Editorial: Bend’s anti-car street parties send the wrong message

Published 12:00 am Saturday, March 10, 2018

Bend is a recreation-focused city populated with a healthy number of alternative-transportation enthusiasts, especially cyclists. For these and other reasons, the city is right to tailor its infrastructure accordingly. The addition of bike lanes, bike boulevards and those share-the-road arrows known as “sharrows” sends a useful message that streets don’t exist solely for the use of people in cars and trucks.

Given this focus on sharing and peaceful coexistence, the city’s continued sponsorship of no-car “Open Streets” events is odd, not to mention counterproductive. Commute Options, the city’s Open Streets contractor, has filed plans for the next publicly funded road shutdown, to take place two months from now on a roughly rectangular course just north of the Colorado-Arizona couplet.

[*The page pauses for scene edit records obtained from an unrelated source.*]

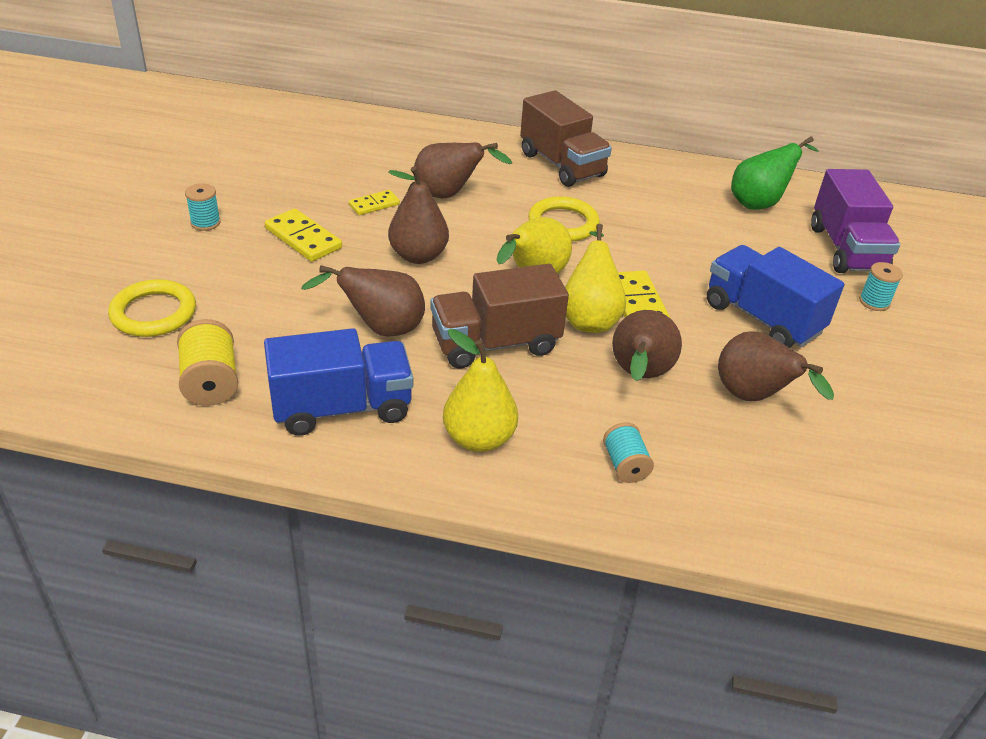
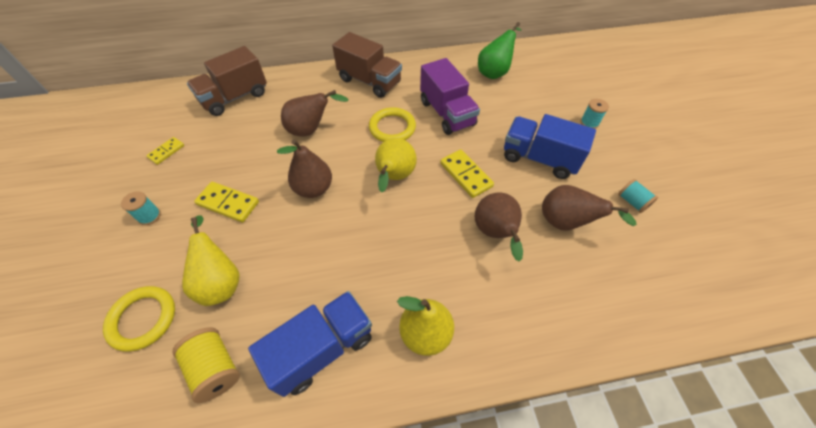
camera: 20 degrees left, 15 degrees up
(374, 205) = (265, 155): yellow domino -> yellow domino (166, 152)
(380, 329) = (317, 263): brown pear -> none
(495, 344) = (397, 244): brown truck -> brown truck (235, 97)
(589, 318) = (444, 198): yellow pear -> yellow pear (221, 281)
(625, 465) = (524, 313): turquoise spool -> turquoise spool (632, 202)
(846, 249) = (555, 90): purple truck -> purple truck (447, 113)

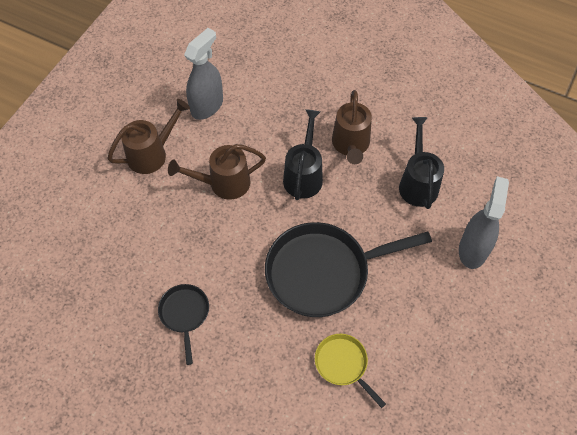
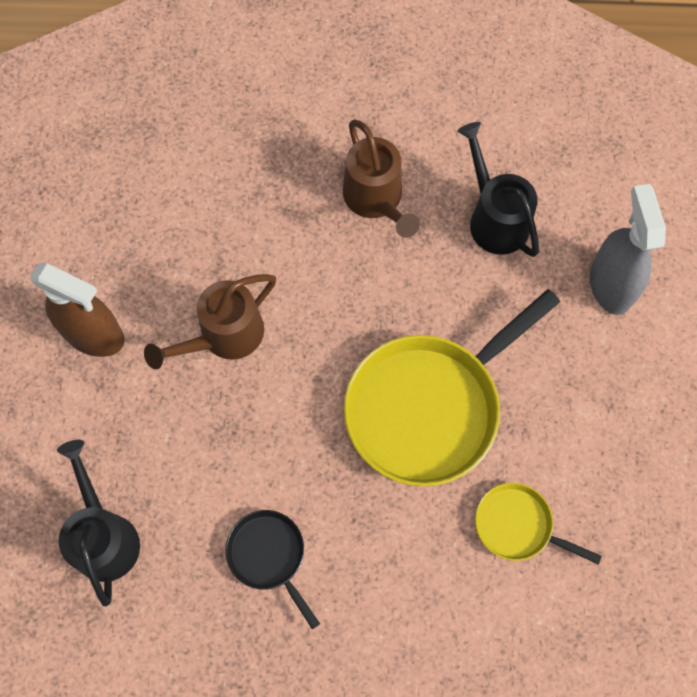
camera: 25 degrees left, 10 degrees up
(152, 153) = (94, 335): brown watering can -> brown spray bottle
(207, 106) = (137, 224): grey spray bottle -> none
(304, 175) = (332, 273): black watering can -> black watering can (104, 535)
(323, 272) = (429, 407): black pan -> yellow pan

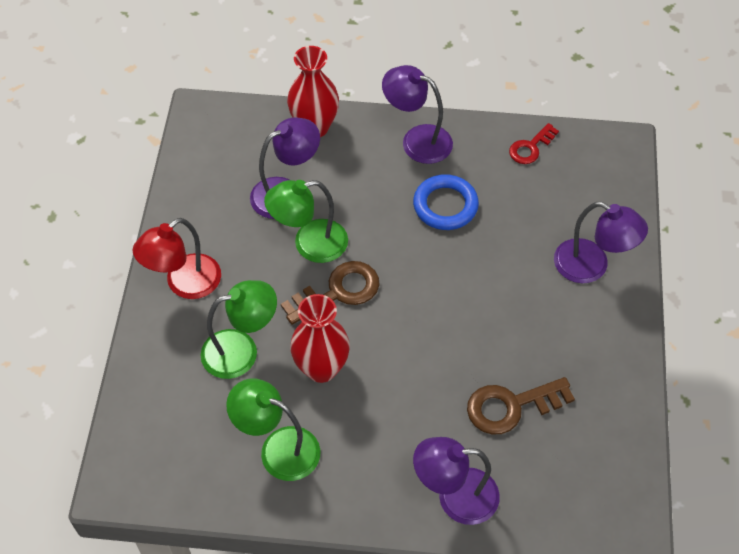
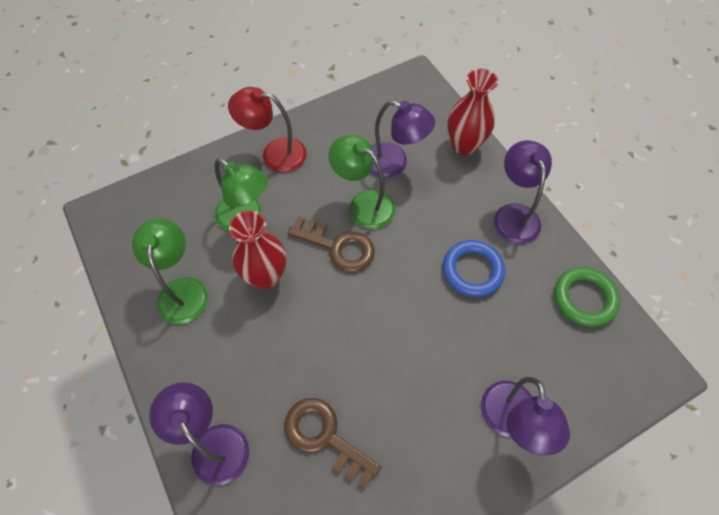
camera: 55 degrees right, 5 degrees up
(530, 147) = (584, 298): red key -> green ring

The city pays Commute Options $45,000 to stage two Open Streets events per year, which means that Bend residents will cough up $5,625 per hour for the privilege of not driving on portions of Delaware, Staats, Hill and Georgia between noon and 4 p.m. on May 13. People who live on those streets will be encouraged to park on adjacent streets so as not to create problems.

The impact of any four-hour event, for good or ill, is bound to be modest. It’s true, meanwhile, that Open Streets events enjoy support among alternative-transportation/anti-car advocates. Still, it’s money badly spent.

Rather than patting themselves on the back for supporting environmentally and socially commendable causes, city councilors should be asking themselves whether they’re using the public’s money effectively. Does it really make sense to spend $22,500 on an alternative-transportation event that preaches to the anti-car choir even as it subtly alienates the very people whose support the city really needs?

Those other people are the ones who drive cars and trucks, and they might think better of cyclists, pedestrians and so on if they weren’t treated as pariahs on their own streets and at their own expense. There’s an in-your-face quality to Open Streets that simply isn’t useful if the city’s goal is to encourage respectful coexistence by motorists, cyclists and others.

When the city’s current contract with Commute Options expires, the council should consider spending the $45,000 that now funds Open Streets events on something more productive. How about additional bike-lane striping?